I hate how you can't find decent Paint-editable base maps anymore for some reason, but here's the best I could do with what I have to work with:



This is trend, so controlling for national swing.

Worth noting that while Nordeste moved significantly to the right this time around, that comes after two cycles of a pretty intense leftward trend. Especially impressive that in some states Haddad did better than Dilma'14 or Dilma'14 did better than Dilma'10 (or both in Paraíba's case!). So the Nordeste still came in strong for Lula.
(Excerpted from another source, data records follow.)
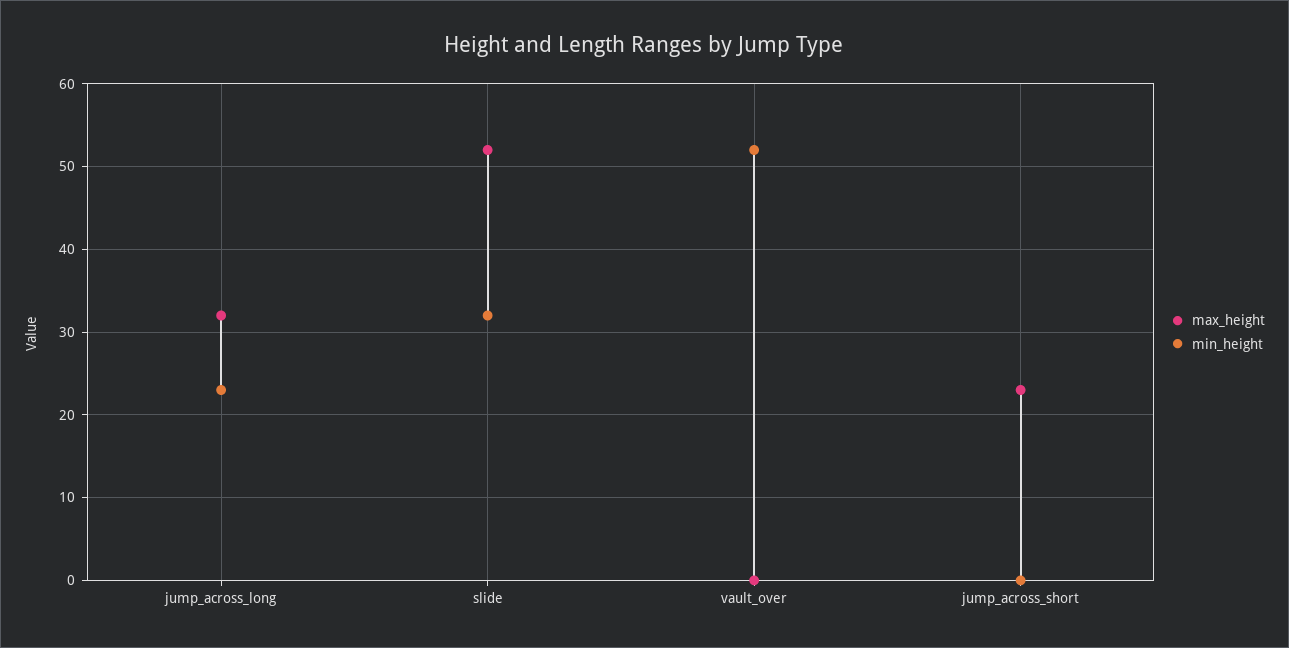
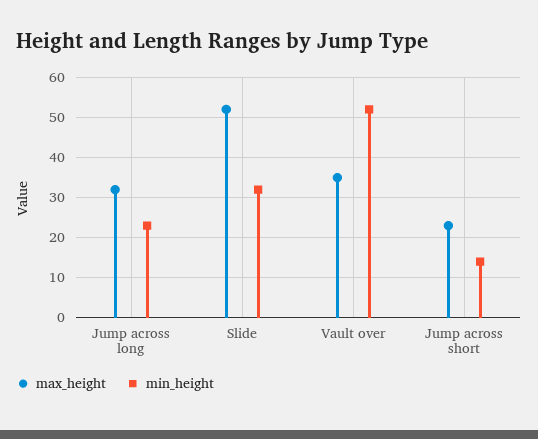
  {
    "max_height": {
      "jump_across_long": 32,
      "slide": 52,
-     "vault_over": 0,
+     "vault_over": 35,
      "jump_across_short": 23
    },
    "min_height": {
      "jump_across_long": 23,
      "slide": 32,
      "vault_over": 52,
-     "jump_across_short": 0
+     "jump_across_short": 15
    }
  }

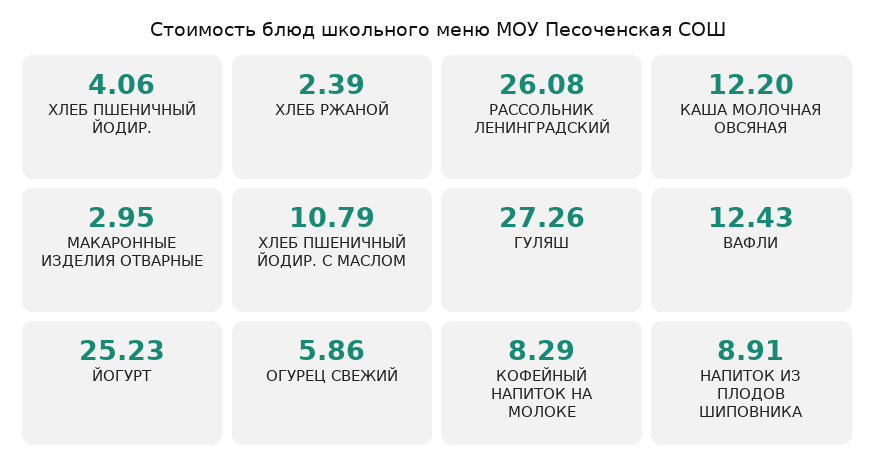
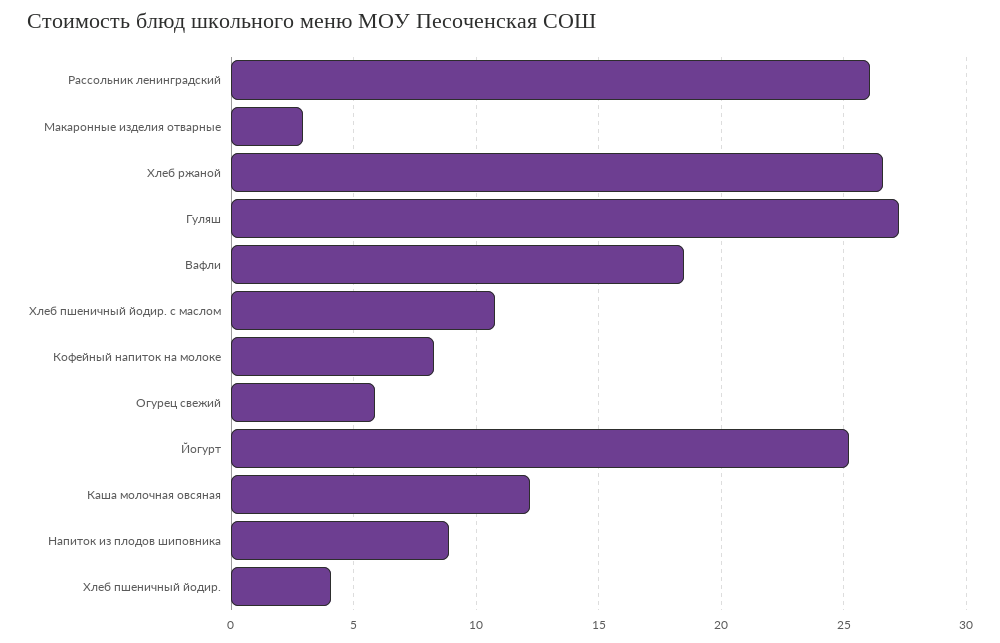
  {
    "ХЛЕБ ПШЕНИЧНЫЙ ЙОДИР.": 4.06,
-   "ХЛЕБ РЖАНОЙ": 2.39,
+   "ХЛЕБ РЖАНОЙ": 26.5,
    "РАССОЛЬНИК ЛЕНИНГРАДСКИЙ": 26.08,
    "КАША МОЛОЧНАЯ ОВСЯНАЯ": 12.2,
    "МАКАРОННЫЕ ИЗДЕЛИЯ ОТВАРНЫЕ": 2.95,
    "ХЛЕБ ПШЕНИЧНЫЙ ЙОДИР. С МАСЛОМ": 10.79,
    "ГУЛЯШ": 27.26,
-   "ВАФЛИ": 12.43,
+   "ВАФЛИ": 18.5,
    "ЙОГУРТ": 25.23,
    "ОГУРЕЦ СВЕЖИЙ": 5.86,
    "КОФЕЙНЫЙ НАПИТОК НА МОЛОКЕ": 8.29,
    "НАПИТОК ИЗ ПЛОДОВ ШИПОВНИКА": 8.91
  }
It also seems like it tends to trend toward the incumbent when there is one running, so the move toward Bolsonaro makes some amount of sense in this regard.

On the other hand, I'm not sure what exactly is happening to Amazonas: it's been trending right every election since 2010. I guess deforestation might be helping the right there, but even then isn't most deforestation happening in Pará, Mato Grosso and Rondônia? I'd be interested in an explanation there.

As already seen, Lula improved a lot in the South and Southeast. In São Paulo this seems to be a sustained gain, while elsewhere it's mostly a recovery from the PT's crash in the past few elections. The Rio trend in 2018 in particular was brutal and doesn't seem like something PT can easily recover from.

Maybe this will help.

https://commons.wikimedia.org/wiki/Category:Blank_maps_by_country

Unfortunately, a lot of them are SVG. But there's lots of PNG in there too.